## Texto
EL-SUR

Viernes 12 de Julio de 2024

Guerrero, México

Opinión

Desy Icardi: leer con el cuerpo

Adán Ramírez Serret

Abril 02, 2021

Pocas cosas disfruto más que estar rodeado de libros. Me encanta leerlos, pero también me fascina verlos, tocarlos; explorarlos con todos los sentidos. De hecho, algo un poco excéntrico que siempre he hecho, es olerlos. Lo hago sin pensarlo, y cuando por accidente meto la nariz entre las páginas de un libro sin saberme observado, la gente frunce el ceño y se sorprende de mi extraña afición.
Quizá todos disfrutamos entrar a una biblioteca o a un estudio atiborrado de libros, cerrar los ojos y aspirar el aroma a papel, tinta, cuero y polvo, ¿por qué no? Pero, ¿qué pasaría si algunas personas tuvieran un talento especial; una cualidad que añoran los lectores insaciables de leerlo todo, entrar a una biblioteca y en una tarde sumergirse oliendo los gruesos tomos y mientras se aspiran irlos leyendo, leer-oler mil libros en un día? ¿Qué sucedería con aquellos estudiantes que sufren leyendo, si acaso bastara con acariciar un libro y con sumergir la nariz entre sus páginas, ya se transmitiera el conocimiento y las experiencias que contiene?

## Consigna del ejercicio
Por favor, responde estas preguntas sobre la columna:
1. ¿Qué hace el autor con los libros que sorprende a la gente cuando lo ve?
2. ¿A qué cuatro cosas huele, según la columna, una biblioteca o un estudio lleno de libros?
3. ¿Cuántos libros en un día se imagina leer-oler?

## Datos en estudio
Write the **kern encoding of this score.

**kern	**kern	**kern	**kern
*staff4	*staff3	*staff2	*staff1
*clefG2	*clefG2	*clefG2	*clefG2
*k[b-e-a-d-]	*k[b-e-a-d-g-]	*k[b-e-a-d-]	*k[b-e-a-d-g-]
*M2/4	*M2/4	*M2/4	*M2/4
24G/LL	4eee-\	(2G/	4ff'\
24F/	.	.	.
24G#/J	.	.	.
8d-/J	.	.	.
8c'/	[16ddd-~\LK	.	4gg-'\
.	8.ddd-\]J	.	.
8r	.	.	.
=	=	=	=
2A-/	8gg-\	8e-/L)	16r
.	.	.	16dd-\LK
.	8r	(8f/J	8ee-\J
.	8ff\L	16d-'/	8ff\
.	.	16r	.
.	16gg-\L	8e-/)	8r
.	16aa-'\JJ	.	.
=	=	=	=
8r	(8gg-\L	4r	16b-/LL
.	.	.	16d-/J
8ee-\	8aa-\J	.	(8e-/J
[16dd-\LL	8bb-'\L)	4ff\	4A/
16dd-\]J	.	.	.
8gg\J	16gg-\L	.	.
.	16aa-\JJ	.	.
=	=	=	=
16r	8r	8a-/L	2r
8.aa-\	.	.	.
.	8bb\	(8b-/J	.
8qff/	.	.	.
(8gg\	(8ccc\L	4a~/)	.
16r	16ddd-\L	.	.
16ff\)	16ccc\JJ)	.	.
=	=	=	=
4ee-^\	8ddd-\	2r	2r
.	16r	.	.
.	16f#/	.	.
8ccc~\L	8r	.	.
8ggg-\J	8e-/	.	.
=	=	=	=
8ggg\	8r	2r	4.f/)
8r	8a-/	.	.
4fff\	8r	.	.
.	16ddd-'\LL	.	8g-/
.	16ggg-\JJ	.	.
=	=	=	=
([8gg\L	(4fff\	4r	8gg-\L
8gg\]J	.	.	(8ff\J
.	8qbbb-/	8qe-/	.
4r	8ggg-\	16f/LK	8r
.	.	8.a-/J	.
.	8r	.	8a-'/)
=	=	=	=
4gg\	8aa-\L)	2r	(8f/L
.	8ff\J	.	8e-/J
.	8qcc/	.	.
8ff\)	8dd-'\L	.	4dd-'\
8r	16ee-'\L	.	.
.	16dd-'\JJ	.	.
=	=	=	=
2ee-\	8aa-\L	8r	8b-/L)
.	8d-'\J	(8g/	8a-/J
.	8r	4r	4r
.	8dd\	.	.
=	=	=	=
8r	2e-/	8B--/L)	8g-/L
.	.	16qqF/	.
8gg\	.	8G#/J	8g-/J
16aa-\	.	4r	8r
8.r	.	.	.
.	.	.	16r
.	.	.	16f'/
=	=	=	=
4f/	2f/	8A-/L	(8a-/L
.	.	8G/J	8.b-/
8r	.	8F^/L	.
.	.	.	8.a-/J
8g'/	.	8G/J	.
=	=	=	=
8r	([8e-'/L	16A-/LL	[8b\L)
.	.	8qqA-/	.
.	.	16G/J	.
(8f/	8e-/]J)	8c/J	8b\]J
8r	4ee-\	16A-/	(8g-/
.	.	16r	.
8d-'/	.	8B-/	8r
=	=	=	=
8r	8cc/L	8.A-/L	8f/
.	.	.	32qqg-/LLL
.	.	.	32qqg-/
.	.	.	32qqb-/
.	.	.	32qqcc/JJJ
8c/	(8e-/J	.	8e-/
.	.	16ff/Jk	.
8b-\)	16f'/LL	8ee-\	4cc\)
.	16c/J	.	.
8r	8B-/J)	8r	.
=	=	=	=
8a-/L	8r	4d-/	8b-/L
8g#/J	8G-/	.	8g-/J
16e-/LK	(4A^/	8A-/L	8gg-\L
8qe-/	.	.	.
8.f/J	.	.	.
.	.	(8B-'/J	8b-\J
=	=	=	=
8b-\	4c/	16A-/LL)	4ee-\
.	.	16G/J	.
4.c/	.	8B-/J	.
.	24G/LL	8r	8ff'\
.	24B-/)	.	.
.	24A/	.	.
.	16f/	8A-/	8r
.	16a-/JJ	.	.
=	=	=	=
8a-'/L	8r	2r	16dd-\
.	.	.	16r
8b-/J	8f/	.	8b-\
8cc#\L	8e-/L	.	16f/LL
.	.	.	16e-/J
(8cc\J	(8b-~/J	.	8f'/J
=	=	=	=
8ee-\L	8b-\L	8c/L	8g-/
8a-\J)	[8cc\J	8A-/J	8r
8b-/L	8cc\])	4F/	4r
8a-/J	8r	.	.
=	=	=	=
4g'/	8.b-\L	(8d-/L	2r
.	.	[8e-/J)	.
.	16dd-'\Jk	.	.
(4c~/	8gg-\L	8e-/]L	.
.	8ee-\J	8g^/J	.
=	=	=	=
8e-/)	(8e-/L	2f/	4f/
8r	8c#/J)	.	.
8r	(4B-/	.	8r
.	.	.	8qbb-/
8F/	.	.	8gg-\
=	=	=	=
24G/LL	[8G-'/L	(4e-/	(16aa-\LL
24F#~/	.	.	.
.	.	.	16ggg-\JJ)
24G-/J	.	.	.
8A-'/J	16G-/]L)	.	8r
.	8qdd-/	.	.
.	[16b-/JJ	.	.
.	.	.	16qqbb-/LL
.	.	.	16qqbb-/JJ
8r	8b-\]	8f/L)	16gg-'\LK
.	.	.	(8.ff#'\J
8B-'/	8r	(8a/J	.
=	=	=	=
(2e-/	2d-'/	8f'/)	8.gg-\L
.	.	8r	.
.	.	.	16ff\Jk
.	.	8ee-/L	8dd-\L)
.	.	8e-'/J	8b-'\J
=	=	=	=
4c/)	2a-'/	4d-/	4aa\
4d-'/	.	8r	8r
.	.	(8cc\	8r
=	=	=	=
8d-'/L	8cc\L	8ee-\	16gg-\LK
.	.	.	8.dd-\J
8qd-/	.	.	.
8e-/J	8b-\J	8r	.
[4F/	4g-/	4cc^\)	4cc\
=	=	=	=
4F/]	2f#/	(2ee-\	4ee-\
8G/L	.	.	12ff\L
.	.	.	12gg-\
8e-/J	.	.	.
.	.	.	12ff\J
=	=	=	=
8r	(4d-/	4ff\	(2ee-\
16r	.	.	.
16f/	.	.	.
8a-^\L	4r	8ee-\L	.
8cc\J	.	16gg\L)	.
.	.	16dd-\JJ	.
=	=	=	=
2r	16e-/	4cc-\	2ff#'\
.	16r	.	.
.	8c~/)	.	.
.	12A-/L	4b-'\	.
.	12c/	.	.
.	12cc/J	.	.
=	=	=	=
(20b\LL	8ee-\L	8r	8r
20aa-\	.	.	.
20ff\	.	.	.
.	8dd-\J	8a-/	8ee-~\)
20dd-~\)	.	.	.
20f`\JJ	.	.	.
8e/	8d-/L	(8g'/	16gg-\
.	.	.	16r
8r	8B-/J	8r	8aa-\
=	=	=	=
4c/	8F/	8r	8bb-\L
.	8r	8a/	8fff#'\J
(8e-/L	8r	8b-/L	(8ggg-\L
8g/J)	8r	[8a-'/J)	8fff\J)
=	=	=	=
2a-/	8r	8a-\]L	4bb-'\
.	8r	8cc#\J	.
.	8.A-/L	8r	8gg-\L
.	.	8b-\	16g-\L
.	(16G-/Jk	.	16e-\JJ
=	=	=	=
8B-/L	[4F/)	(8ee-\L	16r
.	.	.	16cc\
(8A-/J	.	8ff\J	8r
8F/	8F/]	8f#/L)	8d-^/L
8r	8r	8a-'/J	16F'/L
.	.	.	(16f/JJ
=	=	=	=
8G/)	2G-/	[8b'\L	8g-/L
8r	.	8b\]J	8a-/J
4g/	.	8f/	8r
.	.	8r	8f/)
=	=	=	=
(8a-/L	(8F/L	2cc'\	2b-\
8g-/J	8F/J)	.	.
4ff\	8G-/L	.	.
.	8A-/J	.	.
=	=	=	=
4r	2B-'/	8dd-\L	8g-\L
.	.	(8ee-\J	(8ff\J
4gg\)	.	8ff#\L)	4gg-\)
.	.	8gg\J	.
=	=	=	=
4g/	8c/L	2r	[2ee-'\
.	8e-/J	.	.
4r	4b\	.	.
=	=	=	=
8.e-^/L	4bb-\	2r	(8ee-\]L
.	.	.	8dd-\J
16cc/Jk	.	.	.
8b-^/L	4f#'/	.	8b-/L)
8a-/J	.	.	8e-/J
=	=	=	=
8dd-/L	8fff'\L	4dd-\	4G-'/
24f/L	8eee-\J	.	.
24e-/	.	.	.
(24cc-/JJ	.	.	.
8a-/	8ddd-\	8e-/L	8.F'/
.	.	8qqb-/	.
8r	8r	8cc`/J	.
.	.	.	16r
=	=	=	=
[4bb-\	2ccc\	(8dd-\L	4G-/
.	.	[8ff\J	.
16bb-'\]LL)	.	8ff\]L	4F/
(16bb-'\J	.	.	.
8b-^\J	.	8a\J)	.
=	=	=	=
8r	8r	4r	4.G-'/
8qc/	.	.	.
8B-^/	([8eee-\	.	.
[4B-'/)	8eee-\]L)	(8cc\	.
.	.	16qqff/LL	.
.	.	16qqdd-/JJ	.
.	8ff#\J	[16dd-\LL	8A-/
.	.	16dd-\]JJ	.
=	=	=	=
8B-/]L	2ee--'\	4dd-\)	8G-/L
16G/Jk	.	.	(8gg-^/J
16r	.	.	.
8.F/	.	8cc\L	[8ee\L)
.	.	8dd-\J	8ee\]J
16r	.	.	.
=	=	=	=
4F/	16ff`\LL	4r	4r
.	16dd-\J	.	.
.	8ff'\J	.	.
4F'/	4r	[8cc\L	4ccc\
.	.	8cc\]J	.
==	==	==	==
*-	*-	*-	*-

## Tarea resuelta
1. Los huele: mete la nariz entre las páginas.
2. A papel, tinta, cuero y polvo.
3. Mil libros.